[Extracted records]
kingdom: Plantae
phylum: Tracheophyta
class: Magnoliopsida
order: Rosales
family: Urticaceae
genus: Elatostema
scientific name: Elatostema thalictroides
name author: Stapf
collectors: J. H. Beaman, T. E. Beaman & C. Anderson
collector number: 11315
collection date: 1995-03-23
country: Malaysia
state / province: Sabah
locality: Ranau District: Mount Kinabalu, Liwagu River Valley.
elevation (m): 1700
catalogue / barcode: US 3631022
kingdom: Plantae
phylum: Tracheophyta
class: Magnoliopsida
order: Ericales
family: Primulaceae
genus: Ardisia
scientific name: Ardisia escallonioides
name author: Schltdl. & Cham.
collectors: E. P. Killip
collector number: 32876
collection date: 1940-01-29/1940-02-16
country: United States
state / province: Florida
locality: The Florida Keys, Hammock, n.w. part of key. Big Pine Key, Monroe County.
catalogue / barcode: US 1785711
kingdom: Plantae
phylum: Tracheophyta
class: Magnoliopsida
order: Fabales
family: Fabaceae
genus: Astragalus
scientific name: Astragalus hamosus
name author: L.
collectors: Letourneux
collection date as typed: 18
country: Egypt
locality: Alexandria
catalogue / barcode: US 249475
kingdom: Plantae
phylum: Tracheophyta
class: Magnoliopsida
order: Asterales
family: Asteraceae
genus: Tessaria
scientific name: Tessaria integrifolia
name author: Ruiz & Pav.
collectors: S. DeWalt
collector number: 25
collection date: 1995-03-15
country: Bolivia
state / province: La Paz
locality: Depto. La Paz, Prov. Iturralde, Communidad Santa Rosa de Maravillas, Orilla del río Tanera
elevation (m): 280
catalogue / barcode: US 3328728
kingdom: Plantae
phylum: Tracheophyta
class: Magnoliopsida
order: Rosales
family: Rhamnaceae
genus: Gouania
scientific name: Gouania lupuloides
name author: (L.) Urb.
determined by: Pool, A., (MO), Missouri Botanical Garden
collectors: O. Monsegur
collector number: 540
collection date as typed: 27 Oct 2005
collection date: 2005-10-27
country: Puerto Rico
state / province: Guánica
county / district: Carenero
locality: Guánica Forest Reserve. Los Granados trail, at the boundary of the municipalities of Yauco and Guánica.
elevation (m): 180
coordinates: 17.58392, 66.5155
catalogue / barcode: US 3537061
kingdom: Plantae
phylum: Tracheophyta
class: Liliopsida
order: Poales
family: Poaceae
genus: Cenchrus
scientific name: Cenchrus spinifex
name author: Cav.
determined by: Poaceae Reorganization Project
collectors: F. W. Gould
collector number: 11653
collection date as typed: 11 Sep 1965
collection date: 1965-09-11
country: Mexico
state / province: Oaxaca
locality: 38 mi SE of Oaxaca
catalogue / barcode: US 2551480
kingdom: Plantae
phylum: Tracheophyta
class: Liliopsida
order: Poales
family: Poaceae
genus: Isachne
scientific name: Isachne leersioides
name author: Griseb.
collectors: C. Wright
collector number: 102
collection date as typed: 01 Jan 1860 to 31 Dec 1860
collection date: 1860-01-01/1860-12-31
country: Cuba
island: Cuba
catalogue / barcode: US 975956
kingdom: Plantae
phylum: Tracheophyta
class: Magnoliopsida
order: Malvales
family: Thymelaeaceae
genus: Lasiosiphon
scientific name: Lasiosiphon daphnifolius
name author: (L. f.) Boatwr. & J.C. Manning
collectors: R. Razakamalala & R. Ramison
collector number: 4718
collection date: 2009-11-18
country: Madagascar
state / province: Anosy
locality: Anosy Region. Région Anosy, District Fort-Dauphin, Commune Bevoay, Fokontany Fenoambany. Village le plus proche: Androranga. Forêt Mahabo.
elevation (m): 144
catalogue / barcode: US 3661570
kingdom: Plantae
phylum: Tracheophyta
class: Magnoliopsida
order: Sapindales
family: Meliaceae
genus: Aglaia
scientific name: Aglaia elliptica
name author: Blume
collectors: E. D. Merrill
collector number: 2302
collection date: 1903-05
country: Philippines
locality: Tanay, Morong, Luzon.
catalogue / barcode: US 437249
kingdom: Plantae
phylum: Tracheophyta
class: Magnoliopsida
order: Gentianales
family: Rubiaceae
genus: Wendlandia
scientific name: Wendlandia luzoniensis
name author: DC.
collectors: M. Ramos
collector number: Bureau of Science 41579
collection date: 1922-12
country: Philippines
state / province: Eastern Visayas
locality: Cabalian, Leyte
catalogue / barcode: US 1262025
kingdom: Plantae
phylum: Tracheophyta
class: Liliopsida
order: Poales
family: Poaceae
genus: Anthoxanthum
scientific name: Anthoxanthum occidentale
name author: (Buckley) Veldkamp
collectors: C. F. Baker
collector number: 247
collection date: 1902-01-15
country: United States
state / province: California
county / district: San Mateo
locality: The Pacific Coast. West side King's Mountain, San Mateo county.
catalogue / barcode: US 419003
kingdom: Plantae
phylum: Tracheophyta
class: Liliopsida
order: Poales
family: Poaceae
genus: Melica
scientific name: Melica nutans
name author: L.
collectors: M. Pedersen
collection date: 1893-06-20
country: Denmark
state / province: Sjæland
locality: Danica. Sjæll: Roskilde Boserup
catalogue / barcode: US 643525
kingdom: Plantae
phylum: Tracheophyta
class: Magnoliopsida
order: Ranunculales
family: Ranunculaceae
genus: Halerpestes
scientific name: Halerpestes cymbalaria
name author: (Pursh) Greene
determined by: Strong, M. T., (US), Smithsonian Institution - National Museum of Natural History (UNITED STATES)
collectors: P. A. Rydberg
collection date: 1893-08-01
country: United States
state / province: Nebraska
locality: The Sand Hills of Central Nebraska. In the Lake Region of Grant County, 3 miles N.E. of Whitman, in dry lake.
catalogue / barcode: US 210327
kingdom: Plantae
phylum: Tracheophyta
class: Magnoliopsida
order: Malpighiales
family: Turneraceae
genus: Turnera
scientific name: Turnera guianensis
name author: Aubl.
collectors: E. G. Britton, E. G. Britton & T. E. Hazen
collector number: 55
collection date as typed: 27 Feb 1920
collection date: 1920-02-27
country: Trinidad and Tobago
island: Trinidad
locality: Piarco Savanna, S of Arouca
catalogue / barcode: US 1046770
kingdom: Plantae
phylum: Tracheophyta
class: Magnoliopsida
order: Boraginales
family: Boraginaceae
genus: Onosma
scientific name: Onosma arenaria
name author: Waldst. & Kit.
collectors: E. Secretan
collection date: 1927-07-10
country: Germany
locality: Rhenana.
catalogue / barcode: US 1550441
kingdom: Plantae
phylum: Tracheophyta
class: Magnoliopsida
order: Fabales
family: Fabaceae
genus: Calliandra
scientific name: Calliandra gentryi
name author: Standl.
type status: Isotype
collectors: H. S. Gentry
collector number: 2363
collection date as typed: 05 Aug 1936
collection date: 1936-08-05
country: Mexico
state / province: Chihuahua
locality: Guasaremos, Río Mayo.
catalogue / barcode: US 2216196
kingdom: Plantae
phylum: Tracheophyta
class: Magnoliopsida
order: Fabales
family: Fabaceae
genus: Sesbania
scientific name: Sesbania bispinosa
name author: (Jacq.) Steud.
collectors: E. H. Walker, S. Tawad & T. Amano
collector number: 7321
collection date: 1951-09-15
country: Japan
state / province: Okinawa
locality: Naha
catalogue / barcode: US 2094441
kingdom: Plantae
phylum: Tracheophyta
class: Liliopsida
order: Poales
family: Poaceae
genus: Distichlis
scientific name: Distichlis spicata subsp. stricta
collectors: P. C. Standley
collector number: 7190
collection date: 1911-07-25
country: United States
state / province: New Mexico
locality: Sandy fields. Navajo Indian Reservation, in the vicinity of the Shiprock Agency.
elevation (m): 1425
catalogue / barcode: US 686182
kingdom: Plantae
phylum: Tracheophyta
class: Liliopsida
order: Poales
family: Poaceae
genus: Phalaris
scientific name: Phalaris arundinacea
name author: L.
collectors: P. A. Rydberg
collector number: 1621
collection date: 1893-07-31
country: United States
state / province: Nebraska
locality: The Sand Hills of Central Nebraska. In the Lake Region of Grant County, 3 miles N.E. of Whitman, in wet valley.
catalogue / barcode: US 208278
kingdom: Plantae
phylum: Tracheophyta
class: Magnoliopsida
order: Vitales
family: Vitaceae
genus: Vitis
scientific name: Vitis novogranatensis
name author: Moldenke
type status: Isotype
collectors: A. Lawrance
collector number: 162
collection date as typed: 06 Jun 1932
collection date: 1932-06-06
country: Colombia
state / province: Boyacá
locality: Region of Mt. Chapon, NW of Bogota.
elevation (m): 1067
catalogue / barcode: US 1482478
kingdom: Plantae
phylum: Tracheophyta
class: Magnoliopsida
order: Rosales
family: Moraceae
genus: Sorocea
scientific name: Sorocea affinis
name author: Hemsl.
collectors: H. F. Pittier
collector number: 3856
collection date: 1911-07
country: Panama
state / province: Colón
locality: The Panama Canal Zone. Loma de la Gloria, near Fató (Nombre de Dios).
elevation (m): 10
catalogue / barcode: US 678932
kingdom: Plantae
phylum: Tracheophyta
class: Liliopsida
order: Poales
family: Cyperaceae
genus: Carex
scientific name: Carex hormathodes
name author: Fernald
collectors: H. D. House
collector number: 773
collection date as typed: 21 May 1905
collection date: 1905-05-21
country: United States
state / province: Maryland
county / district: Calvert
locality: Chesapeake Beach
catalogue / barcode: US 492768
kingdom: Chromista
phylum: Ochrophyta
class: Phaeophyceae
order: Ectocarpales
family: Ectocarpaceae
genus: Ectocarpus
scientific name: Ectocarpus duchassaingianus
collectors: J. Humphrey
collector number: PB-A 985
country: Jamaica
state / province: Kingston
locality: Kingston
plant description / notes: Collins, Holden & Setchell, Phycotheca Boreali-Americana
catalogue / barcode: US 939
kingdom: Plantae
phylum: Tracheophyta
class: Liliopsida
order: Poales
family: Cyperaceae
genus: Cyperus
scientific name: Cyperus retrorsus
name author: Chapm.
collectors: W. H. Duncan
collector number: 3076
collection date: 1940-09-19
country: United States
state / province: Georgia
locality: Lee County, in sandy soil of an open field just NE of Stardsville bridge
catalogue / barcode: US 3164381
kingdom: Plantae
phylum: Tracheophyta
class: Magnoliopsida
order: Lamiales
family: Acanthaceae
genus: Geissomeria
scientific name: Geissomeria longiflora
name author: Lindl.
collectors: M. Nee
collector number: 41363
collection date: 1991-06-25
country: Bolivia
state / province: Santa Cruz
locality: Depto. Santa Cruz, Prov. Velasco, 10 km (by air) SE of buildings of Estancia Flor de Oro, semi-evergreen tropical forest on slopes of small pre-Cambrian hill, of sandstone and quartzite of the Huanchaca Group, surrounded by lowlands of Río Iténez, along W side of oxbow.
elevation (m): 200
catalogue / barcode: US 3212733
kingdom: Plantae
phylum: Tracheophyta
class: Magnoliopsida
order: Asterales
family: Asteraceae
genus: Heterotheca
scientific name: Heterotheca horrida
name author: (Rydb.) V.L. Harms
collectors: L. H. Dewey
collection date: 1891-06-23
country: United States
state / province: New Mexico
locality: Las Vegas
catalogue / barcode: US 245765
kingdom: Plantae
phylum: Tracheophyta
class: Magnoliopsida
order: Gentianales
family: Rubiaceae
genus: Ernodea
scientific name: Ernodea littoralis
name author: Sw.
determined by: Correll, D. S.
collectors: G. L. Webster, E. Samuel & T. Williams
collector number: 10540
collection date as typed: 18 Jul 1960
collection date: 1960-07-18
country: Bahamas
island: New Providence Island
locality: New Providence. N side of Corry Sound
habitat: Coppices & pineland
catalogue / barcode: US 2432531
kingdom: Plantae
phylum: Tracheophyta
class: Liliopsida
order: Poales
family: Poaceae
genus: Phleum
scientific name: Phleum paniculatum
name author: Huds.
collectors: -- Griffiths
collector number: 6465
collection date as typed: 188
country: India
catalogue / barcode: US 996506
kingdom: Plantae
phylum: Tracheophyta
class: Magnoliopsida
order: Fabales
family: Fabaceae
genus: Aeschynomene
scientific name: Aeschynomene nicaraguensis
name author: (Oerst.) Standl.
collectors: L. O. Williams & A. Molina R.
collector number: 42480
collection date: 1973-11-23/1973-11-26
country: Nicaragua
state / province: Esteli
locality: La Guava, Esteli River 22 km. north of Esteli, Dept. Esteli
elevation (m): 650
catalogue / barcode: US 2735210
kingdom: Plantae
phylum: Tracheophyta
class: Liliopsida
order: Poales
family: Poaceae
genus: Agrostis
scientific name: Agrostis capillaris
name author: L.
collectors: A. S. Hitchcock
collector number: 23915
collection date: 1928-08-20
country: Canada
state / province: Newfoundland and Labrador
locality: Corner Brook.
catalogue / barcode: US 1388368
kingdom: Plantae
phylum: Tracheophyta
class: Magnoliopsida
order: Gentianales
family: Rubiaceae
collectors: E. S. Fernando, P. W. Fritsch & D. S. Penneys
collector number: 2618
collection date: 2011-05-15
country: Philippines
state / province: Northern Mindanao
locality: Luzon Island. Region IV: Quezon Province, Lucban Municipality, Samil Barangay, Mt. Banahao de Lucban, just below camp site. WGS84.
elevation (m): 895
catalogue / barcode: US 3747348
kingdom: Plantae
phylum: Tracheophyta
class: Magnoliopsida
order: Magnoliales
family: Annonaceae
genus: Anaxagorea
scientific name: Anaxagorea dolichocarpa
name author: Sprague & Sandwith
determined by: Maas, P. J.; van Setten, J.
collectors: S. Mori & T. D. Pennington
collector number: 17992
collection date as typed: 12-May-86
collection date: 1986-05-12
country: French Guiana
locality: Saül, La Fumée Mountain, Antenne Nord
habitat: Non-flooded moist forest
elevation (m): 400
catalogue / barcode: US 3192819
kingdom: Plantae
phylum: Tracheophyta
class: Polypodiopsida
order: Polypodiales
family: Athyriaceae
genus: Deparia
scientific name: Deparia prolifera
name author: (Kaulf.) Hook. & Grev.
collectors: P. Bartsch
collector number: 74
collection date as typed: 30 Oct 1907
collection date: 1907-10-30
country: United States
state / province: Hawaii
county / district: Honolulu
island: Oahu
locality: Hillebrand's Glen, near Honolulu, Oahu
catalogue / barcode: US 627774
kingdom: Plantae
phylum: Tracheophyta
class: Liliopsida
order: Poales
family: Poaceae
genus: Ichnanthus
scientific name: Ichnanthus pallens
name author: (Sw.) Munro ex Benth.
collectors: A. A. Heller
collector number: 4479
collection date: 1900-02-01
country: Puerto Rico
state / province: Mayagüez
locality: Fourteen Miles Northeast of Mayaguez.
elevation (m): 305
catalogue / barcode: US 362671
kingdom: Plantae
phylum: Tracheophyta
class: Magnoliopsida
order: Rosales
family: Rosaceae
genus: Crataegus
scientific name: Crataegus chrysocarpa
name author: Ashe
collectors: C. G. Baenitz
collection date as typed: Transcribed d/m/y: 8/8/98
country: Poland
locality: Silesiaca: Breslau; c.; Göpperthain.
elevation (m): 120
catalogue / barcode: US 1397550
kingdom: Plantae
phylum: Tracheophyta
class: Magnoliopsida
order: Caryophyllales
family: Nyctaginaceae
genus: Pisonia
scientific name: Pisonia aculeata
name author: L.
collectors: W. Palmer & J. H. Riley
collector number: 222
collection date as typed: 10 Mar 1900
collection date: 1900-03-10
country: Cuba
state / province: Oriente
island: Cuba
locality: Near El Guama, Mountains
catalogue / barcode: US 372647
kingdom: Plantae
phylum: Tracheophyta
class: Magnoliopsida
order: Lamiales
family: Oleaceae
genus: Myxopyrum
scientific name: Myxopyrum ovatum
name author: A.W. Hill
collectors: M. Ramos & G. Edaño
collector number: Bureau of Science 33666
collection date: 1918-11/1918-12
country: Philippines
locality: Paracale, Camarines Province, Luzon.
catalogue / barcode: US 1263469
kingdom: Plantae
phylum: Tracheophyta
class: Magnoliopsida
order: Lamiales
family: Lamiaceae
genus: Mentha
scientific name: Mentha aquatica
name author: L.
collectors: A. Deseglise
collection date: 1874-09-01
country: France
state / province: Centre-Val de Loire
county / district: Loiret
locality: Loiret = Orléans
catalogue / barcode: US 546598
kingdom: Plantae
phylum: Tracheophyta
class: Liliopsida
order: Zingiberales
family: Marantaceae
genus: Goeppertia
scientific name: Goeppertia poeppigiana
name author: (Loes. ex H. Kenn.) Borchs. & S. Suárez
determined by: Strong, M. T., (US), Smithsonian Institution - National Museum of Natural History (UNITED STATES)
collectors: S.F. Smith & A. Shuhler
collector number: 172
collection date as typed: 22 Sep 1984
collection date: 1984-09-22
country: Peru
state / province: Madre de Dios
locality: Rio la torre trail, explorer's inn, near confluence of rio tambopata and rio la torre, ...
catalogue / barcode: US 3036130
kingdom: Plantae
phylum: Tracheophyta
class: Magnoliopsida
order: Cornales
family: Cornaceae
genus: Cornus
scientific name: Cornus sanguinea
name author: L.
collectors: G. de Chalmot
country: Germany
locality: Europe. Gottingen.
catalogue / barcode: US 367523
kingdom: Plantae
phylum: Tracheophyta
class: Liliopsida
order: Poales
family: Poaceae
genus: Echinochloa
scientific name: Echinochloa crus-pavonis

Requirement:
Copy out the lines above verbatim, starting at the line with "family: Primulaceae" and ending with the line with "locality: The Florida", with both of those lines included.

Complete response:
family: Primulaceae
genus: Ardisia
scientific name: Ardisia escallonioides
name author: Schltdl. & Cham.
collectors: E. P. Killip
collector number: 32876
collection date: 1940-01-29/1940-02-16
country: United States
state / province: Florida
locality: The Florida Keys, Hammock, n.w. part of key. Big Pine Key, Monroe County.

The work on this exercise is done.